Gather every line of the records below that contains the string "instances", and copy each one unchanged.

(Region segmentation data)
·····
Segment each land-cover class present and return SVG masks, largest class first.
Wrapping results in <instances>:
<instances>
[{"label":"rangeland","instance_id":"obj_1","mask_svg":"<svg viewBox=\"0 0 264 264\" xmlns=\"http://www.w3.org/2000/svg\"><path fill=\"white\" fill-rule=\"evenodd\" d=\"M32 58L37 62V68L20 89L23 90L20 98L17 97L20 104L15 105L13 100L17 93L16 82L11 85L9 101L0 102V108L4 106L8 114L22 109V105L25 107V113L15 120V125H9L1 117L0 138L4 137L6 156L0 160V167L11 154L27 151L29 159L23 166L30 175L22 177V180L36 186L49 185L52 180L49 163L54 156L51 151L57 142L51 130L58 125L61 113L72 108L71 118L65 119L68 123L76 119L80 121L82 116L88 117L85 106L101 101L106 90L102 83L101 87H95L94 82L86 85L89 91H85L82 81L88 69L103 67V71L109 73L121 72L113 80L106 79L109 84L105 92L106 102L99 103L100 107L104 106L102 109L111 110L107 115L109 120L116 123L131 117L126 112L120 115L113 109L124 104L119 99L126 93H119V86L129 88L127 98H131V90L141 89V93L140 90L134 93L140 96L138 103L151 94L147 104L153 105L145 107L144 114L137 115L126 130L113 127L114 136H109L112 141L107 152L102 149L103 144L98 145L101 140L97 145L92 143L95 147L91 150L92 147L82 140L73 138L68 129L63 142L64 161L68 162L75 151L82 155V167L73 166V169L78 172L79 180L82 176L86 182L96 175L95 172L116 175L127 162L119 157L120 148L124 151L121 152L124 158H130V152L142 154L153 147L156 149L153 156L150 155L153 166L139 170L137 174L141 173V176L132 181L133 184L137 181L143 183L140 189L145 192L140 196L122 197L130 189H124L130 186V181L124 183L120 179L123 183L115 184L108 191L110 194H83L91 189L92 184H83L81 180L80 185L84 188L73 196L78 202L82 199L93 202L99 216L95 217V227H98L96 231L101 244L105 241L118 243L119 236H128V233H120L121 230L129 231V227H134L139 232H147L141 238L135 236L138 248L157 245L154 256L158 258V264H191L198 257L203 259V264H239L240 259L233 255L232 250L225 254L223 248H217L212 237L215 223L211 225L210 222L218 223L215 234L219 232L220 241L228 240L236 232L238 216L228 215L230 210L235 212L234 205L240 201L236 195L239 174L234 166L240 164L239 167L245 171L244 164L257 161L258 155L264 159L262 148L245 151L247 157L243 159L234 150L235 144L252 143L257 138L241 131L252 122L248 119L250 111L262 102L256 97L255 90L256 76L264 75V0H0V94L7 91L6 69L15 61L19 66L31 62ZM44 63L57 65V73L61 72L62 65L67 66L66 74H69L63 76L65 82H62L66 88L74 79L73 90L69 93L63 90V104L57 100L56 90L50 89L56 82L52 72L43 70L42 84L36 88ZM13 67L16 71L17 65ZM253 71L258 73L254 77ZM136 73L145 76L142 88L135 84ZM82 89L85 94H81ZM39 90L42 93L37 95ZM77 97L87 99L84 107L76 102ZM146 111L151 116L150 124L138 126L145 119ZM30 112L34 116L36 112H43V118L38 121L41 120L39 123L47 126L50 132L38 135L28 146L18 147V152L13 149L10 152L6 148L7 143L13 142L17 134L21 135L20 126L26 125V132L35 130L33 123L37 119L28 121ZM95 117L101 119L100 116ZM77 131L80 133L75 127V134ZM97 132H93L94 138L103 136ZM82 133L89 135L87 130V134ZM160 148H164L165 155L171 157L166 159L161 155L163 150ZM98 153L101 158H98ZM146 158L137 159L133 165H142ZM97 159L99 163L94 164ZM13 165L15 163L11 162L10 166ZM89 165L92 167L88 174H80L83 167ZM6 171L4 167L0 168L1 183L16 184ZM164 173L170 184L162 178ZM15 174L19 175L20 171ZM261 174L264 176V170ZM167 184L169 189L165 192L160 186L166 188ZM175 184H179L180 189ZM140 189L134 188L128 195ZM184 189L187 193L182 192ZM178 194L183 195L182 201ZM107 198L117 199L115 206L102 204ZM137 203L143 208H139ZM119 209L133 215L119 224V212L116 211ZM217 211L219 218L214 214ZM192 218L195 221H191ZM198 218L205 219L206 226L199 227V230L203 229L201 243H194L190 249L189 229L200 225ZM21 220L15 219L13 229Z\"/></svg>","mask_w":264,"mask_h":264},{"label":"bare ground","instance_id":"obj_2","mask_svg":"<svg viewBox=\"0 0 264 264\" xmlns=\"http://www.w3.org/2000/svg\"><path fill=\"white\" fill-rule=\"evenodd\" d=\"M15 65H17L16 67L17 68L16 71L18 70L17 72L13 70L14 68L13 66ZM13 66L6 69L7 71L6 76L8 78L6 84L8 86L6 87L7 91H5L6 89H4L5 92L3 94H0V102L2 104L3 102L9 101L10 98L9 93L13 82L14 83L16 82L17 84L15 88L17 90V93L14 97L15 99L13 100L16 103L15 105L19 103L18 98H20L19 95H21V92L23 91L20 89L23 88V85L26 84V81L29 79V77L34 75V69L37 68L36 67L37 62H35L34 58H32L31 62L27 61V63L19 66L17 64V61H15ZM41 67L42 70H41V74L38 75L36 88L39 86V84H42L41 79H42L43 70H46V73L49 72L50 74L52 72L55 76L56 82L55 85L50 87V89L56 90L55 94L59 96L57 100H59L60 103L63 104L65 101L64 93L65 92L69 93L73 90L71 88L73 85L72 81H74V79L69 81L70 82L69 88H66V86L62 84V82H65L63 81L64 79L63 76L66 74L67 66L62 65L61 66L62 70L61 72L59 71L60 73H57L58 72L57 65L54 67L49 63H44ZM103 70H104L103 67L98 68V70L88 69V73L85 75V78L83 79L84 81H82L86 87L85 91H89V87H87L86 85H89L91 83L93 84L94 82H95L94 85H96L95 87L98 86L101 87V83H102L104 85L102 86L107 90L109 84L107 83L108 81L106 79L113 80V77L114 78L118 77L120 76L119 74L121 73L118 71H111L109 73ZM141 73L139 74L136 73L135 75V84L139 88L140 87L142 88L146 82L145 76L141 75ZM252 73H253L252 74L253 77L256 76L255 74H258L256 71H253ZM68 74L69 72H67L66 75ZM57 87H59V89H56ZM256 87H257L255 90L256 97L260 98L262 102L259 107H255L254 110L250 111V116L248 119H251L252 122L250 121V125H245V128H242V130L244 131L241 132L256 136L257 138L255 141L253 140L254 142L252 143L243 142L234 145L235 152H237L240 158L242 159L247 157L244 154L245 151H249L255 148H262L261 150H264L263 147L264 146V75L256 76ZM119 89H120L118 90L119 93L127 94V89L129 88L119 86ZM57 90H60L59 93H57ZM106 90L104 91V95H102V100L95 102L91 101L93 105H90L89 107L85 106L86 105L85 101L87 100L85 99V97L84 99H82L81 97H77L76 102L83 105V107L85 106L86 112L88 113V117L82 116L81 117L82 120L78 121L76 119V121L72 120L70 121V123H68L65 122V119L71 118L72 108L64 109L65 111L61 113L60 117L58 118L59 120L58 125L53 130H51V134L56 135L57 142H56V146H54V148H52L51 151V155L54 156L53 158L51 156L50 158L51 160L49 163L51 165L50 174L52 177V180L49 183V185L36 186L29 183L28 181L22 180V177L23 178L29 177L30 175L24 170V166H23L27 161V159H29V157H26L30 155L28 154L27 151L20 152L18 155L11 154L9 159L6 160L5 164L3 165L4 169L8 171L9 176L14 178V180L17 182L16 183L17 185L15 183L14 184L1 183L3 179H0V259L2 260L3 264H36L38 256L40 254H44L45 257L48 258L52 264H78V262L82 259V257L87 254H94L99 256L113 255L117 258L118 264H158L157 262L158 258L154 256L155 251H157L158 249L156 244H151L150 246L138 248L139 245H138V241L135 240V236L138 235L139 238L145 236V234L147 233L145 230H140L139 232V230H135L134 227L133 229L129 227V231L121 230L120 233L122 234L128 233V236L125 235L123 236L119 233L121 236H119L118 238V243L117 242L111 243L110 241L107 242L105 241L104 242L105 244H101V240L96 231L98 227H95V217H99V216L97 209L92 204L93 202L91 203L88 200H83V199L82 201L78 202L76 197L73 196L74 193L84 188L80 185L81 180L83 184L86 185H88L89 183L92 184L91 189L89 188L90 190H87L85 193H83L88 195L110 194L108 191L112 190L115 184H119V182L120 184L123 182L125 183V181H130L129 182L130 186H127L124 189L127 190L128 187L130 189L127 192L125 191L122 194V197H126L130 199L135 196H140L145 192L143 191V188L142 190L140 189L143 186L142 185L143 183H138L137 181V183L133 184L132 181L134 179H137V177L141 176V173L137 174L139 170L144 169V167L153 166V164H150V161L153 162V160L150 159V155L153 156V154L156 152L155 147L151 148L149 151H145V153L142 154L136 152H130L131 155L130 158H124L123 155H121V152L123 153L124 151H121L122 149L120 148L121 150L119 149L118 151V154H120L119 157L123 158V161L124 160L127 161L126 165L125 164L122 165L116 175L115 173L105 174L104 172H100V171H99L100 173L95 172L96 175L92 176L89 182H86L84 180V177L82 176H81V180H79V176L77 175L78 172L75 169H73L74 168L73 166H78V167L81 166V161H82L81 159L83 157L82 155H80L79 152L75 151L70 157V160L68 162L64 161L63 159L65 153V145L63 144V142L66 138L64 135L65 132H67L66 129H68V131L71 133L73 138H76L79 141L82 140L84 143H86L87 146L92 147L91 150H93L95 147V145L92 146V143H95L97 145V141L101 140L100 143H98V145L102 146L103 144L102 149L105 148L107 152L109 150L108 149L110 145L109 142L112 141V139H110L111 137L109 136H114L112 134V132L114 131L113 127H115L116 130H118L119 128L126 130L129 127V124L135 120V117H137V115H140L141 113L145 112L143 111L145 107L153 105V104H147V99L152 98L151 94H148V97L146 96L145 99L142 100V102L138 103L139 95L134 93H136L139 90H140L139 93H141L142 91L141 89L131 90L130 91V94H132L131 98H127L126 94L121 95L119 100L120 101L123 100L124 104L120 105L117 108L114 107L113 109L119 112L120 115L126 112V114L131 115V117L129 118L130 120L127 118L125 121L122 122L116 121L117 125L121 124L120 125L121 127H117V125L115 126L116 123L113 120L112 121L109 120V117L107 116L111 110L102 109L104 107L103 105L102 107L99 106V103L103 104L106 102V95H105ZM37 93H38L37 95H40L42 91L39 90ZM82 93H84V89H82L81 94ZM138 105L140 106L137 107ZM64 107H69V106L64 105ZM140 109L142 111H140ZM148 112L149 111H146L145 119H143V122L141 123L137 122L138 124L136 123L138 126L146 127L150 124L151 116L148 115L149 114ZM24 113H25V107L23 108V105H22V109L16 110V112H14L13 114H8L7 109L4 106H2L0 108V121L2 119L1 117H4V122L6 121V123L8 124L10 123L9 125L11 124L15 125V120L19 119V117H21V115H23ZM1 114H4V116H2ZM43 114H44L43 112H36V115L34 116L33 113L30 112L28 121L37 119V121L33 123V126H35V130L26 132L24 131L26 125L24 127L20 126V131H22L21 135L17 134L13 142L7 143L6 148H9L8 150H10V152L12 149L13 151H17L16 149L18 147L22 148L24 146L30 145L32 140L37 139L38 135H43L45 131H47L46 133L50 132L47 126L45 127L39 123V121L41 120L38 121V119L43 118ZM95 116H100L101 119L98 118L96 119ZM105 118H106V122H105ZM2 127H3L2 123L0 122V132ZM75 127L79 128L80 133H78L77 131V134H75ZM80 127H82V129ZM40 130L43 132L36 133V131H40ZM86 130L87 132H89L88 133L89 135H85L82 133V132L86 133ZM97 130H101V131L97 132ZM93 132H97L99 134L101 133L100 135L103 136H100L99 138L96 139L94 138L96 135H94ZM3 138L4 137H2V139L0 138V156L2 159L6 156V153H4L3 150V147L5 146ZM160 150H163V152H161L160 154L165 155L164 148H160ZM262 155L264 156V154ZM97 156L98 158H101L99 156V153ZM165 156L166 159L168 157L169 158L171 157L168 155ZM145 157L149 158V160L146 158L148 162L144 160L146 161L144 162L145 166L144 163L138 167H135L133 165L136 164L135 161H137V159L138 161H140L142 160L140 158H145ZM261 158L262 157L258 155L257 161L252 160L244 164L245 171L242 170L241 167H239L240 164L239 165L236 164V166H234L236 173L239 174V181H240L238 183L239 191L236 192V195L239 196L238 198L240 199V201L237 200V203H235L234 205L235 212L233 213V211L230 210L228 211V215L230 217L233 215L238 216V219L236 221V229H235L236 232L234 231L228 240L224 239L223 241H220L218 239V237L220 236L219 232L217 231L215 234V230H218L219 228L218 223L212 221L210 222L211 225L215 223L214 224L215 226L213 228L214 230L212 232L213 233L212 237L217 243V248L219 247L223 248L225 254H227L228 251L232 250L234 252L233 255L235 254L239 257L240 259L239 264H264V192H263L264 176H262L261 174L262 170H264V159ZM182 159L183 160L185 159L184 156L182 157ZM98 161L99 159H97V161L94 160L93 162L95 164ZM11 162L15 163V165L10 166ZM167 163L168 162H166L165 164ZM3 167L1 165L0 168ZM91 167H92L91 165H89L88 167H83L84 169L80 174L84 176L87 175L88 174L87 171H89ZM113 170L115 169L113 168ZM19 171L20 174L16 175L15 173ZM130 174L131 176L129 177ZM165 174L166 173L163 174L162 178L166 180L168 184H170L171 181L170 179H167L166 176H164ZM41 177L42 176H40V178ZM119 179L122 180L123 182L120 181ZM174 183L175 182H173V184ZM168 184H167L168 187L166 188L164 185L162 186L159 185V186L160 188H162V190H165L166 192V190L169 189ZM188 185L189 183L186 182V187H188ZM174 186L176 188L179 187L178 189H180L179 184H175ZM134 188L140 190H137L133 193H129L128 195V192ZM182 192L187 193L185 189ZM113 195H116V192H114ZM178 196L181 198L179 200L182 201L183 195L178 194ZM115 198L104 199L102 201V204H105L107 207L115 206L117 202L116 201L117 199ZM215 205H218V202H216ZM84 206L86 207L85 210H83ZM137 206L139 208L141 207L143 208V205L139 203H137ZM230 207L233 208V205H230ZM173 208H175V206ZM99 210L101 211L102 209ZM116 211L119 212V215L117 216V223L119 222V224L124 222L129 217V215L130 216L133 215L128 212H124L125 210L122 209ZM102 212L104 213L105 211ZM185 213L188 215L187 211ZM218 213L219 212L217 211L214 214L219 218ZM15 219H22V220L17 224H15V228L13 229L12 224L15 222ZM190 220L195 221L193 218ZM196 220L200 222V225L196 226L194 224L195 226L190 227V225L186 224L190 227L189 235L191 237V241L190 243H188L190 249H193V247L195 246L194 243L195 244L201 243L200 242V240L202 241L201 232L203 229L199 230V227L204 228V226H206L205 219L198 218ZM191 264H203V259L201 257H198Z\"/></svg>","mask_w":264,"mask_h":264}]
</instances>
·····
**Solved problem:**
Wrapping results in <instances>:
<instances>
</instances>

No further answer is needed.